Material shown -

════════════════

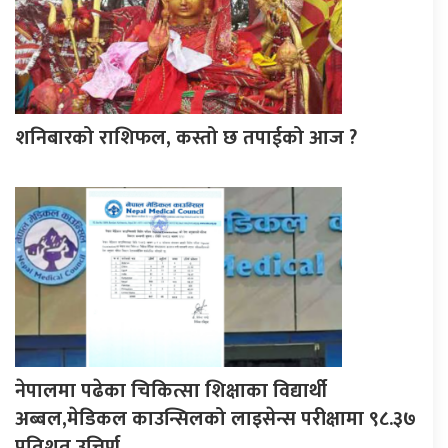
शनिबारको राशिफल, कस्तो छ तपाईको आज ?
नेपालमा पढेका चिकित्सा शिक्षाका विद्यार्थी
अब्बल,मेडिकल काउन्सिलको लाइसेन्स परीक्षामा ९८.३७
प्रतिशत उत्तिर्ण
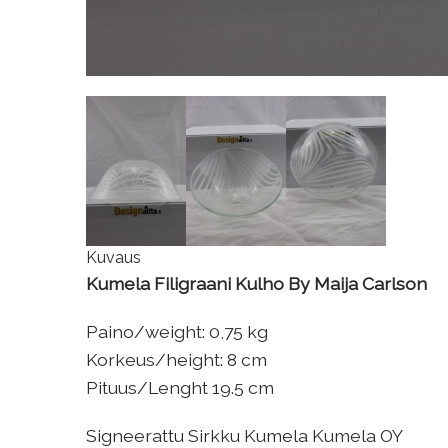
Kuvaus
Kumela Filigraani Kulho By Maija Carlson
Paino/weight: 0,75 kg
Korkeus/height: 8 cm
Pituus/Lenght 19.5 cm
Signeerattu Sirkku Kumela Kumela OY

════════════════

If the string "Kumela" appears in a line of the entries, report the line.

Kumela Filigraani Kulho By Maija Carlson
Signeerattu Sirkku Kumela Kumela OY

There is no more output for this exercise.